It is with some relief that I see David Whyte’s word for this week is Beauty. We all know beauty when we see it and Whyte’s response is not complex, for which I am grateful. He is a traditionalist: for him, beauty can be counted among the ultimate values, with goodness, truth, and justice.
When I read philosophy at university I soon discovered that the nature of beauty is one of the most enduring and controversial themes in Western philosophy. In essence, the debate is over whether beauty is subjective or whether it is an objective feature of beautiful things.
Though Plato and Aristotle disagreed on what beauty is, they both regarded it as objective, in the sense that it is not localised in the response of the beholder. Indeed, until the eighteenth century, most philosophical accounts of beauty treated it as an objective quality: they located it in the beautiful object itself or in the qualities of that object.
Tributes to the objective pleasures of beauty were often described in quite ecstatic, subjective terms, as in Plotinus: “This is the spirit that Beauty must ever induce: wonderment and a delicious trouble, longing and love and a trembling that is all delight” (Plotinus 23, [Ennead 1, 3]).
But, by the eighteenth century Locke – and others – maintained that our appreciation of something beautiful is merely our subjective response to it. Nothing is inherently beautiful of itself.
However, if beauty is entirely subjective, then it seems that the word has no meaning; or that we are not communicating anything - other than our own opinion - when we call something beautiful.
Both Humes and Kant considered that the purely objective view reduced beauty to a matter of taste or social and cultural constructs. They then went on went on to acknowledge that reasons can count, but that some tastes are better than others (!) Thus, in their different ways, they agreed that every judgment of beauty is based on a personal experience, and that such judgments vary from person to person.
And so on, and so forth… Until the 21st century, when Crispin Sartwell in his book, Six Names of Beauty (2004), "attributes beauty neither exclusively to the subject nor to the object, but to the relation between them and, even more widely, also to the situation or environment in which they are both embedded. He points out that when we attribute beauty to the night sky, for instance, we do not take ourselves simply to be reporting a state of pleasure in ourselves; we are turned outward toward it; we are celebrating the real world. On the other hand, if there were no perceivers capable of experiencing such things, there would be no beauty. Beauty, rather, emerges in situations in which subject and object are juxtaposed and connected."
On a first reading Whyte’s conception is classical: beauty consists of an arrangement of integral parts into a coherent whole, according to proportion, harmony, symmetry, and similar notions.
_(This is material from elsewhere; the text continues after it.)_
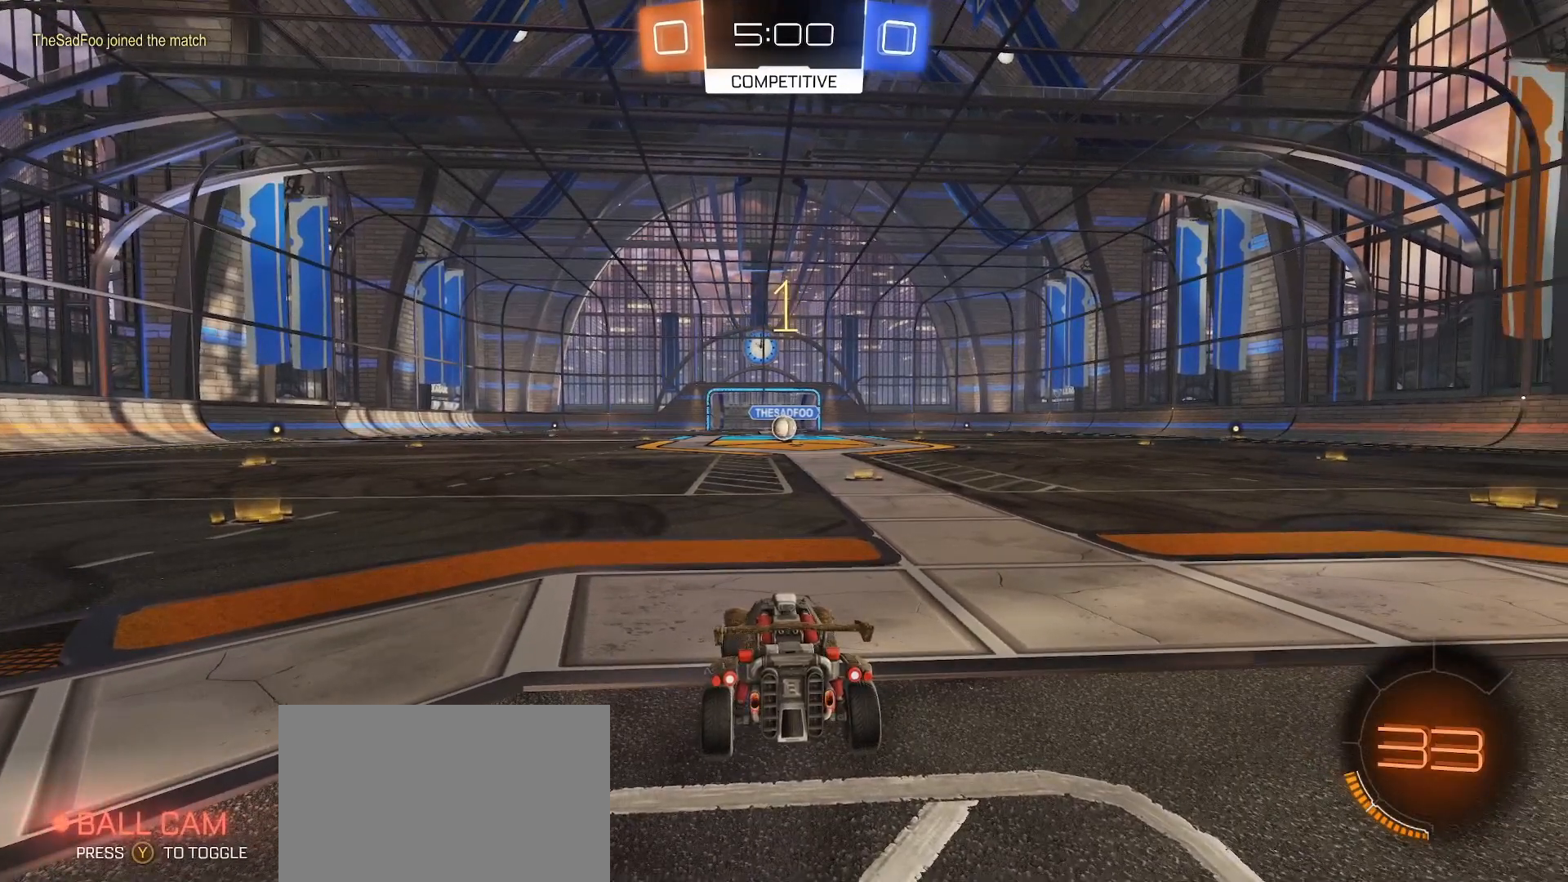
{"dt_ms": 500, "buttons": ["CIRCLE", "SQUARE", "R2"], "left_stick": "center", "right_stick": "center", "button_events": []}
And yet, he is also an idealist: his is a mystical vision of the beauty. In this tradition, the human soul, as it were, recognises in beauty its true origin and destiny. Whyte specifically uses the word bridge as a metaphor to describe the moment when our eyes, ears and imagination carry us from the realm of the world to the heart: to describe what happens to us when when we look at something of beauty and it resonates with the beauty that already resides within us.
Even so, I find Whyte’s use of language quite tricky and there are a number of holes in his argument. “Beauty is the harvest of presence” sounds very lovely, but I have to dig deep to really understand what it is that that he’s saying. Is “beauty an achieved state of both deep attention and self-forgetting?” We don’t usually describe the state of transcendence that can be acquired through long periods of prayer and meditation as a state of beauty. And I can’t quite get my head around “beauty invites us, through entrancement, to that fearful frontier between what we think make us; and what we think makes the world.” Equally beauty “is an inner and an outer complexion living in one face.” And I fail to see how beauty “especially occurs in the meeting of time with the timeless,” with the scattering of apples blossom, for instance.
But perhaps I can appreciate that “the passing moment framed by what has happened and what is about to occur” is beautiful. Yes, I can see that beauty is to be found in being truly present to this; even if I am not prepared to go along with calling it the harvest of presence, which suggests – to my mind – a finality, a finished product.
Fans of David Whyte will doubtless disagree with me! For the record, I do delight in the beautiful profusion of the things of this world that merge into a single spiritual unity. I’m an idealist, too.